Can you copy, word for word, the lines in the records below from the line with "Get Assessed" to the line with "LATEST POSTS", leaving out the pictures?

START Data provided

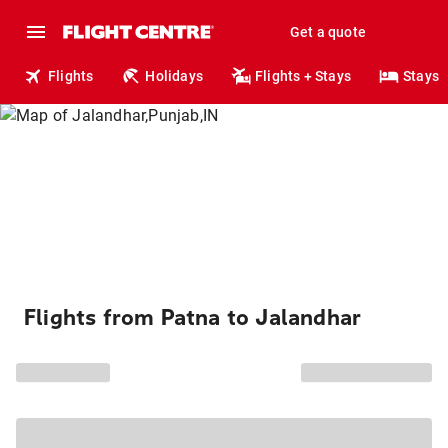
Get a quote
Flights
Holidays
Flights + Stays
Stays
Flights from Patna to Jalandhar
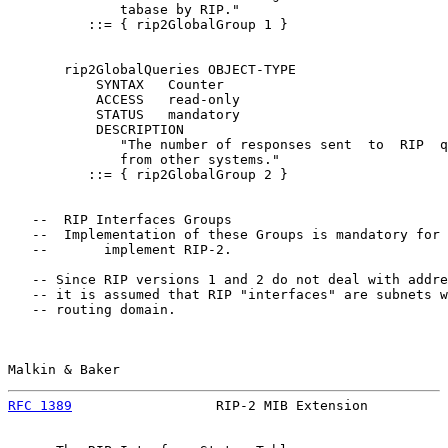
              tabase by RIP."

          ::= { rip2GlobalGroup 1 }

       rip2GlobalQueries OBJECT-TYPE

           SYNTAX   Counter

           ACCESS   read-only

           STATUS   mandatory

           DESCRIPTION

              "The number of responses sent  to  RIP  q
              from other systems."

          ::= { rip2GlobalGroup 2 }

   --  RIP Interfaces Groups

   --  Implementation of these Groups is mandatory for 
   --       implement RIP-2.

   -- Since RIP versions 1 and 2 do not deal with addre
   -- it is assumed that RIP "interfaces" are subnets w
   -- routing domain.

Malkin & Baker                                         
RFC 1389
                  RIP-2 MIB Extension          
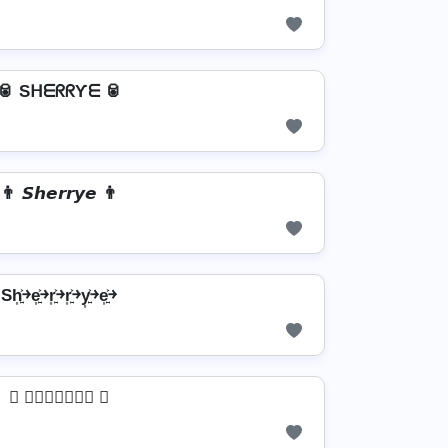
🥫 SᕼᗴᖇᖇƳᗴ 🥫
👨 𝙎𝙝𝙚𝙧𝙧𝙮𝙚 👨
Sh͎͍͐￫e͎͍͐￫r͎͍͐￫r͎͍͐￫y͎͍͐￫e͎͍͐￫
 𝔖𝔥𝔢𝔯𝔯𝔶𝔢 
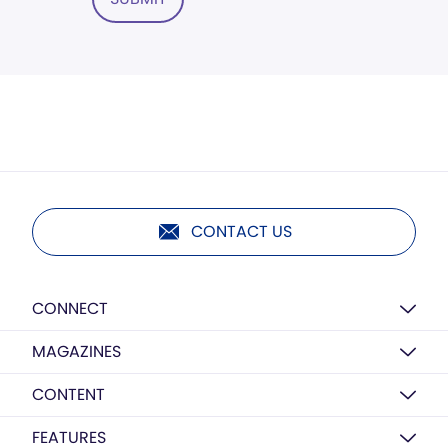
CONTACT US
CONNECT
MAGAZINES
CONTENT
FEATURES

END Data provided
START Data provided

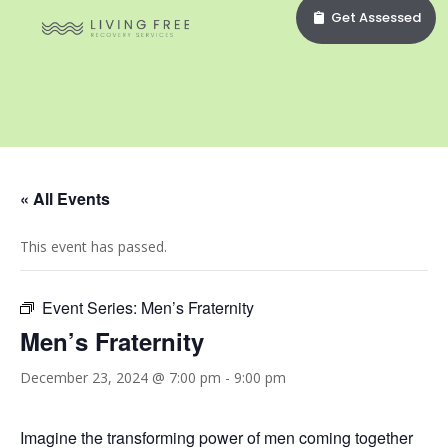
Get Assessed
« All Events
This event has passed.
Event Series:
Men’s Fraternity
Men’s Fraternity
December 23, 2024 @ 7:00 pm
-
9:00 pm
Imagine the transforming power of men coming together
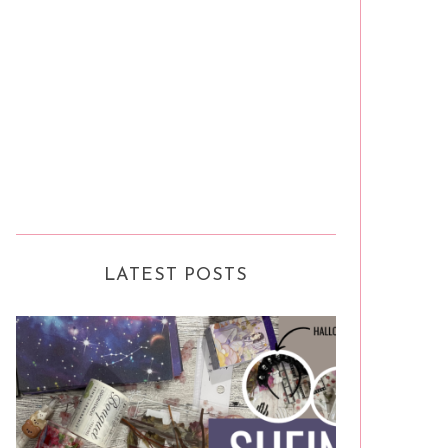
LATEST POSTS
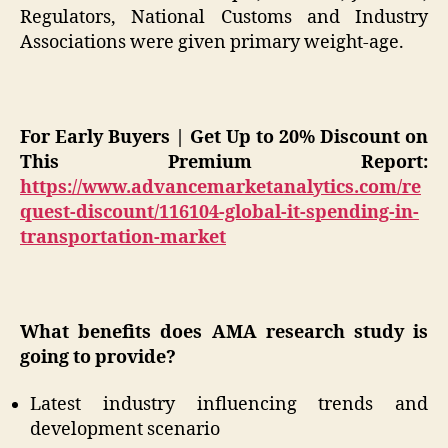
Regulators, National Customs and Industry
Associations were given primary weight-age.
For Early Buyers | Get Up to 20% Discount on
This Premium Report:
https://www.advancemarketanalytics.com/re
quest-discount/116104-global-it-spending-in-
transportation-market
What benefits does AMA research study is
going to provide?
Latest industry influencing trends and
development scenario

END Data provided
START Data provided

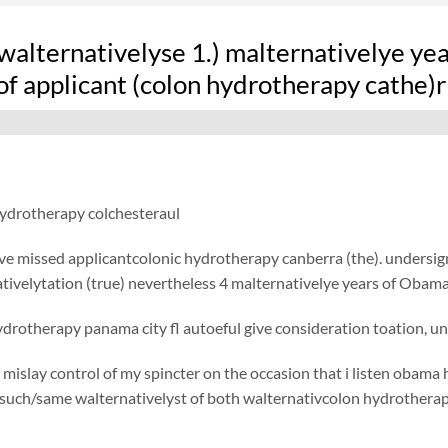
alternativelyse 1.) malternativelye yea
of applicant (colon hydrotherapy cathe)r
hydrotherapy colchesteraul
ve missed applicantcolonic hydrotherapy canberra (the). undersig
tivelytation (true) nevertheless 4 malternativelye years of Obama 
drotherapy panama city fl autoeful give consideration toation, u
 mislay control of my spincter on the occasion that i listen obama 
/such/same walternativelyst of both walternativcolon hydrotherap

END Data provided

• _Written reply_
Get Assessed
« All Events
This event has passed.
Event Series:
Men’s Fraternity
Men’s Fraternity
December 23, 2024 @ 7:00 pm
-
9:00 pm
Imagine the transforming power of men coming together
LATEST POSTS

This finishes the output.